In Northern Idaho, a Wealth of Silver Begets a Legacy of Lead, The Daily Yonder
When Barbara Miller was in elementary school, she covered her face while walking to class. “It hurt so bad to breathe. Your neck, your throat, your eyes,” Miller said. Doors that led to a breezeway got jammed with kids “[backing] up like cattle,” Miller said, because no one wanted to exit the school and enter the smog.
Smokestacks from the nearby Bunker Hill Smelting Complex, a facility that separated silver from impurities, pumped sulfuric acid and lead oxide, byproducts of silver refining, into the surrounding communities. The Bunker Hill Smelting Complex was the largest smelting facility in the world at the time of its construction in 1917. In the 1970s, irresponsible management of the smelter caused dangerously high blood lead levels among children in the Coeur d’Alene Mountains of Northern Idaho, a region also known as the Silver Valley.
Since the 1980s, when the Environmental Protection Agency (EPA) added Bunker Hill to the National Priorities List (NPL), a list of communities targeted for hazardous waste mitigation, otherwise known as Superfund sites, the cleanup process has been fraught with disagreement over the future of the region.

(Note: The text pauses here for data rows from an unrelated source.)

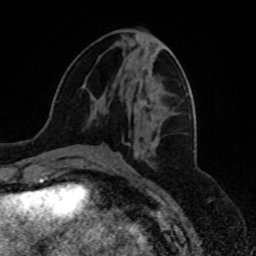
Breast MRI, one axial slice. Position 29 of 80 along the scan axis. Cropped to one breast. Dynamic contrast-enhanced series, time point 2 of 8 at this slice position (early post-contrast). 1.5 T. TE 4.2 ms, TR 7 ms. 2 mm slice thickness. 256 × 256 image matrix, field of view 175 × 175 mm. Female patient.
Structures marked on this image (semi-automatically segmented with operator editing):
- enhancing-tissue mask used for the functional tumour volume (all voxels passing the contrast-enhancement thresholds inside the analysis volume; usually the tumour): bounding box (x1, y1, x2, y2) in pixels: (134, 99, 147, 114)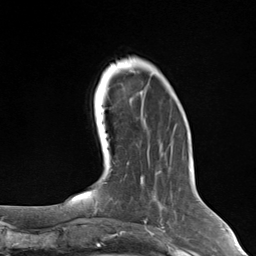
Breast MRI (dynamic contrast-enhanced), one axial slice; position 42 of 124 along the scan axis; cropped to one breast; dynamic contrast-enhanced series, time point 2 of 7 at this slice position (early post-contrast); 3 T; TE 1.8 ms, TR 4.7 ms; 1.3 mm slice thickness; 256 × 256 image matrix, field of view 150 × 150 mm. Female patient.
Structures marked on this image (semi-automatically segmented with operator editing):
- enhancing-tissue mask used for the functional tumour volume (all voxels passing the contrast-enhancement thresholds inside the analysis volume; usually the tumour): box from (x=140, y=177) to (x=142, y=184) px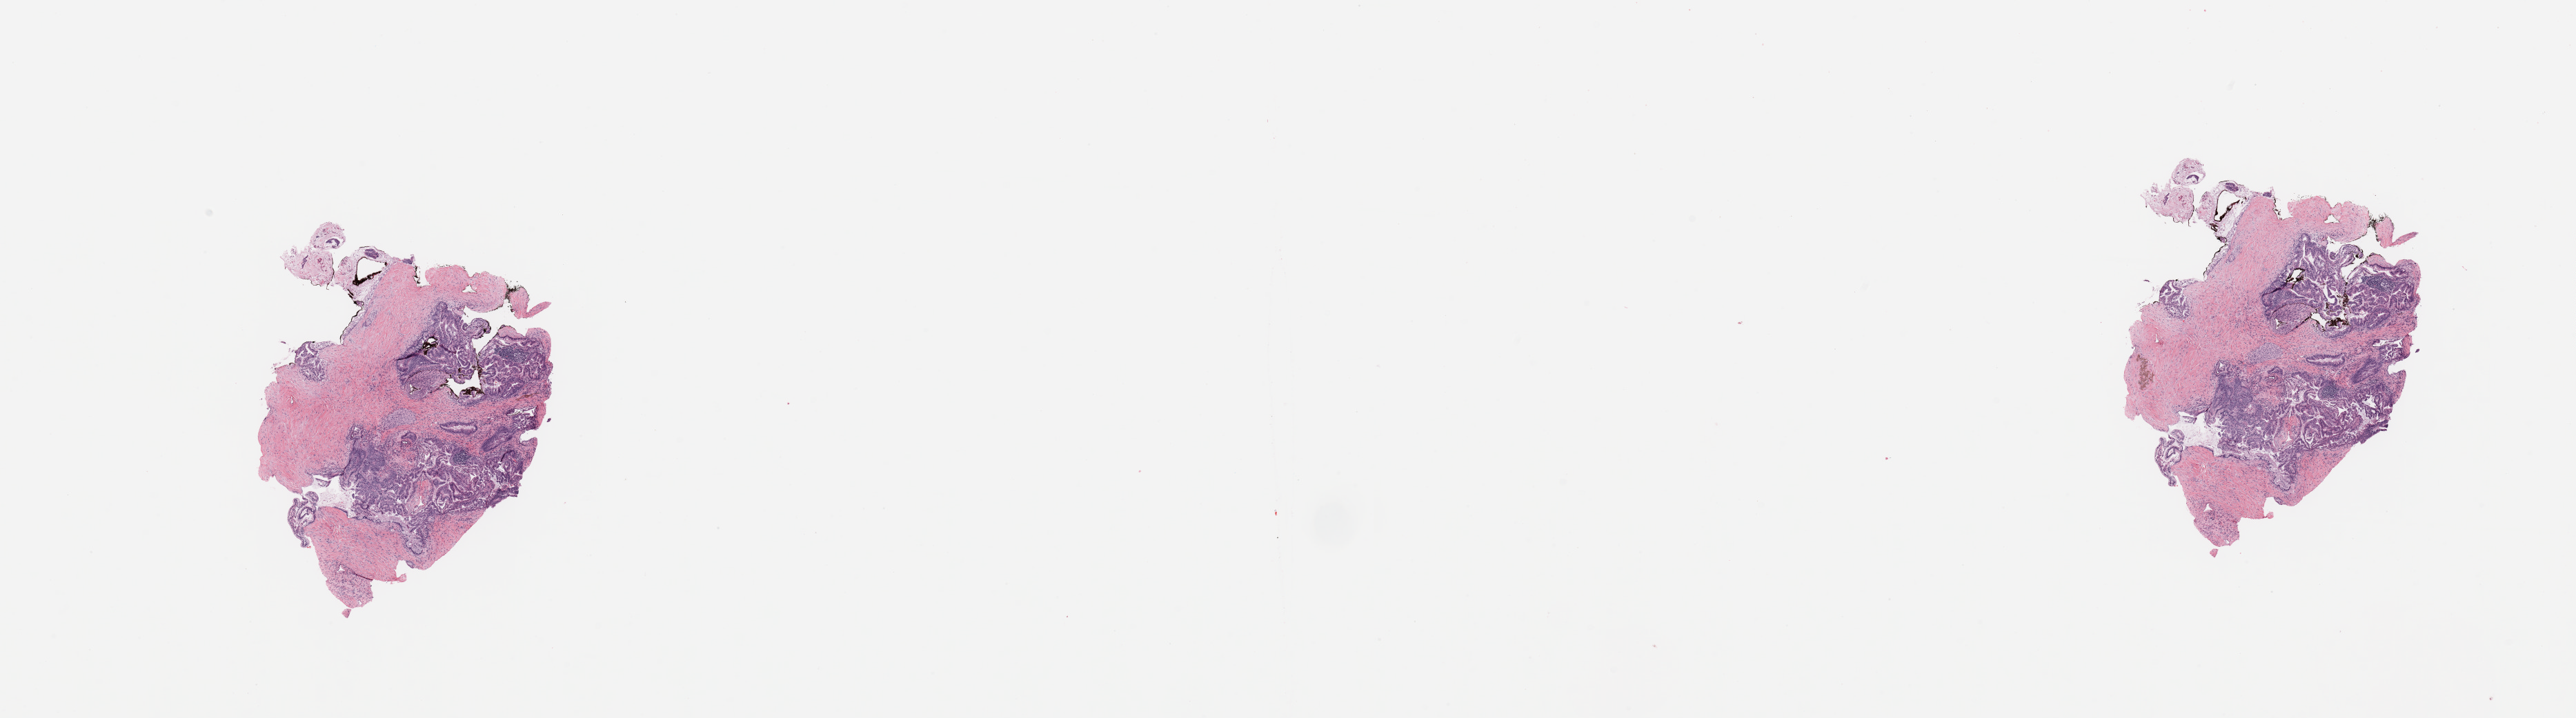
Whole-slide histology image, H&E — whole scanned area (about 29.5 x 8.2 mm) shown as a low-resolution overview, tumour tissue sample, sampled site: pancreas. Male, 67 y/o. Histologic grade: G2 (moderately differentiated). Pathologist review of this section (percent, as recorded): tumour nuclei 50%, necrosis 0%.
* AJCC pathologic stage: IB
* diagnosis: Infiltrating duct carcinoma, NOS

Many Silver Valley residents bear the burden of lead poisoning in the form of chronic ailments.
And although blood lead levels have improved since the 1980s, contamination remains a concern among residents and public health officials. The future of the Silver Valley still hangs in the balance as the Bunker Hill Mining Corporation seeks to bring a more modern (and supposedly safer) version of mining to the region.